Isle of Wight B&B waste collection charges criticised
Charging for bin collections from B&Bs on the Isle of Wight will affect tourism, owners have claimed.
Isle of Wight Council has written to B&Bs and holiday lets instructing them to pay a £520 annual charge, or use a commercial waste operator.
Sarah-Jane Weigall, who lets out a room in Bembridge, said her guests generated little rubbish and the move would "damage the tourist industry".
The council said businesses should not be "subsidised by the public purse".
It wrote to premises who it identified as operating as holiday lets or B&Bs, telling them to pay for either a council or commercial waste service, within 28 days or their bin collections would stop, according to the Local Democracy Reporting Service.
Ms Weigall said her guests' waste amounted to "one waste paper basket".
"It is a tourist island, the council are going to damage the tourist industry like this," she added.
Richard Beet, who occasionally lets out a former chicken shed in his garden, said: "When we do have guests, they usually just have two small bags of rubbish.
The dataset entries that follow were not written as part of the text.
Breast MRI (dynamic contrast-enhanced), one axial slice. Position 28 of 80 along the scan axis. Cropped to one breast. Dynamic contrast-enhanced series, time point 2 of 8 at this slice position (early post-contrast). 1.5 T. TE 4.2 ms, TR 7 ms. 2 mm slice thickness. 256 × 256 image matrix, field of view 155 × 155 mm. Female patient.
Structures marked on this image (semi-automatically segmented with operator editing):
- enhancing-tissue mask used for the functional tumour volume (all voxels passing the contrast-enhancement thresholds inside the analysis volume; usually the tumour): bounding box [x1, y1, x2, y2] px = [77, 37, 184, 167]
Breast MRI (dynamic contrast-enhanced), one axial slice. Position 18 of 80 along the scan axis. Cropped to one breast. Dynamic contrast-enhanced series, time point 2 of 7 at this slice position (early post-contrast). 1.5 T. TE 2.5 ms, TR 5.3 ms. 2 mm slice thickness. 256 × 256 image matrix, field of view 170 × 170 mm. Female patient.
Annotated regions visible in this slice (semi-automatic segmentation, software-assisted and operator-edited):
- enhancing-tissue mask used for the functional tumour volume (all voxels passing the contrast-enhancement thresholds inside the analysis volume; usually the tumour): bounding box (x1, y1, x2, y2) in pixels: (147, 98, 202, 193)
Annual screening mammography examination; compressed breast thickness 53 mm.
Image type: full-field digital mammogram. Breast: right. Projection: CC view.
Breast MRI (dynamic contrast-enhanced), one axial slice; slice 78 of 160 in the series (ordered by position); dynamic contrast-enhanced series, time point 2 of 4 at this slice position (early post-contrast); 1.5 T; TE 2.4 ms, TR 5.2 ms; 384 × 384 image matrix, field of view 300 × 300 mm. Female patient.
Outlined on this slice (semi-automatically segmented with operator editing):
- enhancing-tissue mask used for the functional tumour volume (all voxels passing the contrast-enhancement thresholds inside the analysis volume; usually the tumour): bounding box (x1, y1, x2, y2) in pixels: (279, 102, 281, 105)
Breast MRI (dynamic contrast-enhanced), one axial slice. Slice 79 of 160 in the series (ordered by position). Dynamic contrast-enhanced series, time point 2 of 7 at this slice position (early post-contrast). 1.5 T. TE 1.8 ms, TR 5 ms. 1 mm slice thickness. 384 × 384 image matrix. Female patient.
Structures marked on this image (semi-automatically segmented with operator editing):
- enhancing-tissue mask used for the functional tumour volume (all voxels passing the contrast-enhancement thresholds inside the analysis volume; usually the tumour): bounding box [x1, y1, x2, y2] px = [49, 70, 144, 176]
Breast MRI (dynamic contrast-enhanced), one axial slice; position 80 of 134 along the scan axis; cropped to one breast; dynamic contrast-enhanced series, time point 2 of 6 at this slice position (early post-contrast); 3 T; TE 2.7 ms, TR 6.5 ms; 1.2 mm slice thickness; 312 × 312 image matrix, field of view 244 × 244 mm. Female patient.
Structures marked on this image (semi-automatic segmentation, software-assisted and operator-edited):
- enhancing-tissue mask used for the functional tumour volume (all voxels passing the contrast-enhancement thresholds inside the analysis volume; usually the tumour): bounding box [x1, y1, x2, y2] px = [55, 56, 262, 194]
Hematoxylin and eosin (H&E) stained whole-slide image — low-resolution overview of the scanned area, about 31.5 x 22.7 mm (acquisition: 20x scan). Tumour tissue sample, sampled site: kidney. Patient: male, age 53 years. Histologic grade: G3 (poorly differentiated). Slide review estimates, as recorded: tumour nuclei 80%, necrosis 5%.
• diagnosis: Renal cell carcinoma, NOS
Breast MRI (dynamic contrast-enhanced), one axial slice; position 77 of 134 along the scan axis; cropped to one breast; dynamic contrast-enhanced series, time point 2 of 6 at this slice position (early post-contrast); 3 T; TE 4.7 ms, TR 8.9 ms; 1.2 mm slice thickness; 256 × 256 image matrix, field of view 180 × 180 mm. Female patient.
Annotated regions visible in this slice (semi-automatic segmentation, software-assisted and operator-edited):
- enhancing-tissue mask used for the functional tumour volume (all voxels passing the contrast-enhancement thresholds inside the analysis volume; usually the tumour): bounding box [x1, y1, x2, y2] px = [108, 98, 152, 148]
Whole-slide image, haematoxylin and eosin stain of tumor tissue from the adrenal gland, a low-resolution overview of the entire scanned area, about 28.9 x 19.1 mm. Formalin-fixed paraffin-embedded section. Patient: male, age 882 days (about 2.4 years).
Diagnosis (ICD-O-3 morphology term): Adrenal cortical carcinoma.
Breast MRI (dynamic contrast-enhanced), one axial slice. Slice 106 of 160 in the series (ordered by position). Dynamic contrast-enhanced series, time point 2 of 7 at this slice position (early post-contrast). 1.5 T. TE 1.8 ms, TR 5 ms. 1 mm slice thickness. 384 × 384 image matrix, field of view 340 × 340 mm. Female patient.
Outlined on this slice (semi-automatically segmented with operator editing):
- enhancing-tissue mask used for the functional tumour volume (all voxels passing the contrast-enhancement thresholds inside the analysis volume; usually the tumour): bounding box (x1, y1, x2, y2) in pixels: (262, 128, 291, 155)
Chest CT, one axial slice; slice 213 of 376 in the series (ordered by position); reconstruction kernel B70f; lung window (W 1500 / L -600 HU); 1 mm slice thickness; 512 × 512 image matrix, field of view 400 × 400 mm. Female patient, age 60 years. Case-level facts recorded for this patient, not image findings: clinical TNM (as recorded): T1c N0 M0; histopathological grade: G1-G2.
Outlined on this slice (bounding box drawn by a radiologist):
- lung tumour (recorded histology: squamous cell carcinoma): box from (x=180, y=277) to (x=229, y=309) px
"It wouldn't be worth us having a commercial waste company to come round.
"I accept that ultimately I will probably have to come to some arrangement under the law or close."
A council spokesman said national guidelines were that "business waste cannot be set out as household waste".
"We know some holiday lets and B&B owners are not aware of their legal duty of care to responsibly manage the waste they produce and have continued to access a free household collection service under the assumption business waste can go in the household waste and recycling bins."
The authority said appeals from very small businesses would be reviewed on a case by case basis.